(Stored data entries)

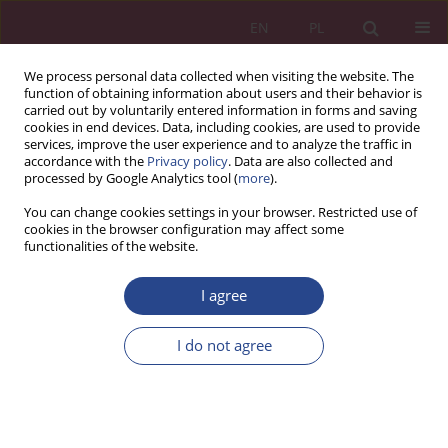
EN
PL
We process personal data collected when visiting the website. The
function of obtaining information about users and their behavior is
carried out by voluntarily entered information in forms and saving
cookies in end devices. Data, including cookies, are used to provide
services, improve the user experience and to analyze the traffic in
accordance with the
Privacy policy
. Data are also collected and
processed by Google Analytics tool (
more
).
Keyword
intelligent city
You can change cookies settings in your browser. Restricted use of
cookies in the browser configuration may affect some
functionalities of the website.
REVIEW PAPER
I agree
SMART CITY. UJĘCIE NOWYCH TECHNOLOGII W
KONCEPCJI INTELIGENTNEGO MIASTA
I do not agree
Sabina BARANIEWICZ-KOTASIŃSKA
NSZ 2017;12(3):29-40
DOI
:
https://doi.org/10.37055/nsz/129410
Stats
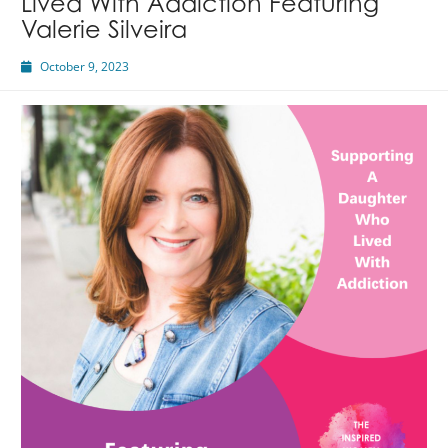
Lived With Addiction Featuring
Valerie Silveira
October 9, 2023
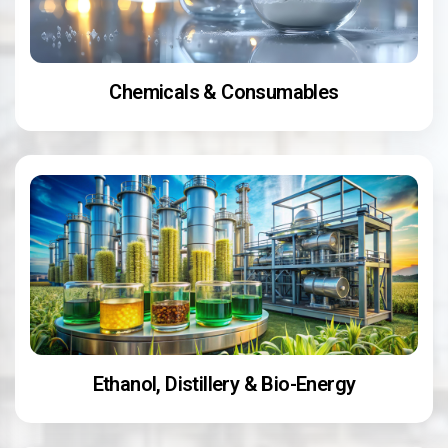
Chemicals & Consumables
Ethanol, Distillery & Bio-Energy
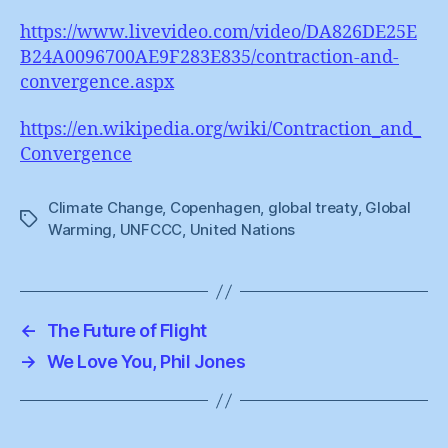
https://www.livevideo.com/video/DA826DE25E
B24A0096700AE9F283E835/contraction-and-
convergence.aspx
https://en.wikipedia.org/wiki/Contraction_and_
Convergence
Climate Change
,
Copenhagen
,
global treaty
,
Global
Tags
Warming
,
UNFCCC
,
United Nations
←
The Future of Flight
→
We Love You, Phil Jones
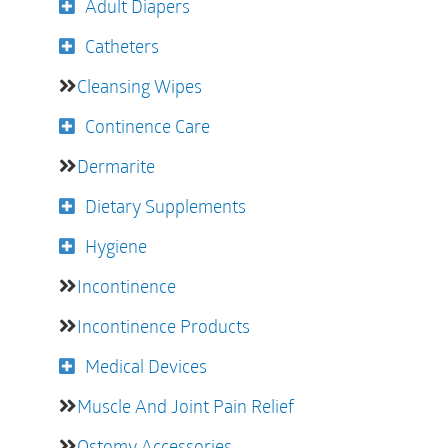
Adult Diapers
Catheters
Cleansing Wipes
Continence Care
Dermarite
Dietary Supplements
Hygiene
Incontinence
Incontinence Products
Medical Devices
Muscle And Joint Pain Relief
Ostomy Accessories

* _Aim of the exercise_
If the word "https" appears in a line above, copy that line.

* _Expected answer_
https://doi.org/10.37055/nsz/129410
https://www.livevideo.com/video/DA826DE25E
https://en.wikipedia.org/wiki/Contraction_and_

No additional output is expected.